Melbourne police use capsicum spray to disperse anti-lockdown protesters

Police deploy capsicum spray onto protesters on Burnley Street Richmond in Melbourne, Australia. (DARRIAN TRAYNOR/GETTY IMAGES)

Anti-lockdown protestors assembled in Richmond and marched to Hawthorn to bypass checkpoints to keep them out of Melbourne's CBD. Australian police made many arrests and used capsicum spray on them.

To prevent the anti-lockdown protest from starting, public transportation and car travel in and out of Melbourne has come to a halt, but the rally has not been thoroughly thwarted.

Before the rally, initially scheduled for noon (local time) on Saturday, police set up checkpoints on city roads to prevent people from driving into Melbourne without a justification.

Protesters relocated to Richmond and began assembling outside the Richmond Town Hall on Bridge Road at lunchtime.

Hundreds of people marched down the street, yelling "no more lockdown" and "sack Dan Andrews." The majority of the people were not wearing masks.

The demonstrators continued up Bridge Rd before turning down Burnley St, where the procession came to a halt, and protesters squatted in the middle of the roadway, chanting at police, "you serve us."

Some demonstrators were subdued with capsicum spray by police, who were surrounded by cops using batons on two sides.

Later, another set of demonstrators arrived, sandwiching police at one end of the rally.

To get away from the cops, the protesters burst through an apartment complex gate, causing traffic havoc on Richmond's side streets.

They returned to Bridge Rd before heading up Church St in Hawthorn and then back down to Barkers Rd to escape the police. Police again cornered protesters in a gorge on Victoria St, who used capsicum spray to disperse them.

One protester cried from the crowd, "God gave us free will and freedom of choice; it is not for the government to take it away."

Another added, "The mental health toll is too great."

After looping through streets for up to ten kilometers in Melbourne's inner east, the protesters dispersed.

The anti-protest operation has deployed around 2000 officers, with senior police claiming that they will do all possible to deny entrance to the city.

After more than 4000 protesters converged on the city for the last anti-lockdown rally on August 21, police made 200 arrests.

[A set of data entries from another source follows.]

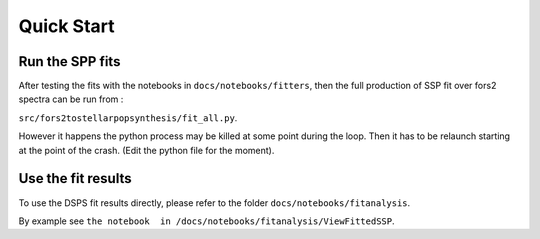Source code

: Quick Start
===========


Run the SPP fits
----------------

After testing the fits with the notebooks in ``docs/notebooks/fitters``, then the full production of SSP fit over fors2 spectra
can be run from :

``src/fors2tostellarpopsynthesis/fit_all.py``.

However it happens the python process may be killed at some point during the loop. Then it has to be relaunch starting at the point of the crash.
(Edit the python file for the moment).



Use the fit results
-------------------


To use the DSPS fit results directly, please refer to the folder ``docs/notebooks/fitanalysis``.

By example see ``the notebook  in /docs/notebooks/fitanalysis/ViewFittedSSP``. 

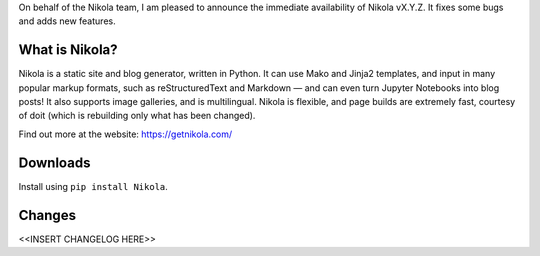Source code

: On behalf of the Nikola team, I am pleased to announce the immediate
availability of Nikola vX.Y.Z. It fixes some bugs and adds new
features.

What is Nikola?
===============

Nikola is a static site and blog generator, written in Python.
It can use Mako and Jinja2 templates, and input in many popular markup
formats, such as reStructuredText and Markdown — and can even turn
Jupyter Notebooks into blog posts! It also supports image galleries,
and is multilingual. Nikola is flexible, and page builds are extremely
fast, courtesy of doit (which is rebuilding only what has been changed).

Find out more at the website: https://getnikola.com/

Downloads
=========

Install using ``pip install Nikola``.

Changes
=======

<<INSERT CHANGELOG HERE>>
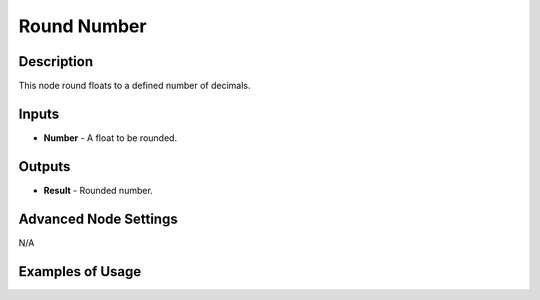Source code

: Round Number
============

Description
-----------
This node round floats to a defined number of decimals.

.. image:: images/round_number_node.png
   :width: 160pt

Inputs
------

- **Number** - A float to be rounded.

Outputs
-------

- **Result** - Rounded number.

Advanced Node Settings
----------------------

N/A

Examples of Usage
-----------------

.. image:: gifs/round_number_node_example.gif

Earlier this week, Chief Commissioner Shane Patton said intelligence indicated that thousands of more people might intend to join Saturday's demonstration despite the tight limitations.

“To prevent this from happening, this is the most important game in town for us,” Patton added. “Nothing is more important than what we're about to do this weekend to put an end to this protest.

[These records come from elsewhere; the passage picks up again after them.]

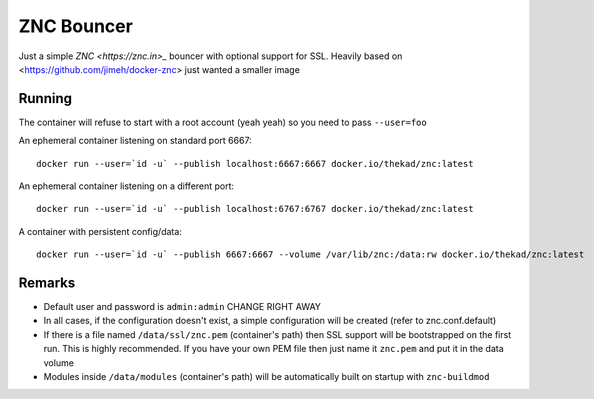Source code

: ZNC Bouncer
-----------

Just a simple `ZNC <https://znc.in>_` bouncer with optional support for SSL.
Heavily based on <https://github.com/jimeh/docker-znc> just wanted a smaller
image


Running
=======

The container will refuse to start with a root account (yeah yeah) so you need
to pass ``--user=foo``

An ephemeral container listening on standard port 6667::

    docker run --user=`id -u` --publish localhost:6667:6667 docker.io/thekad/znc:latest

An ephemeral container listening on a different port::

    docker run --user=`id -u` --publish localhost:6767:6767 docker.io/thekad/znc:latest

A container with persistent config/data::

    docker run --user=`id -u` --publish 6667:6667 --volume /var/lib/znc:/data:rw docker.io/thekad/znc:latest


Remarks
=======

* Default user and password is ``admin:admin`` CHANGE RIGHT AWAY
* In all cases, if the configuration doesn't exist, a simple configuration will
  be created (refer to znc.conf.default)
* If there is a file named ``/data/ssl/znc.pem`` (container's path) then SSL support
  will be bootstrapped on the first run. This is highly recommended. If you have
  your own PEM file then just name it ``znc.pem`` and put it in the data volume
* Modules inside ``/data/modules`` (container's path) will be automatically built
  on startup with ``znc-buildmod``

“We'll do everything we can to keep people out of town.”

Patton also stated that the longer the limits are in place, the more likely people will be penalized. He claimed that the more prolonged and severe the lockdown, the more likely people were to breach the regulations.

Only people traveling for vital jobs, healthcare, or vaccine appointments will access the CBD.

Cars were backed up for nearly 100 meters outside the Women's Hospital on Flemington Road earlier in the day as police scrutinized every car seeking to enter the CBD for a permit and identification.

Protesters were instructed to form smaller groups of 10 to 20 people before gathering near the demonstration's final location, according to rally instructions distributed over an encrypted messaging program.

After being warned that they would no longer use tea rooms, construction workers held a demonstration smoko on Friday, bringing traffic throughout Melbourne to a halt.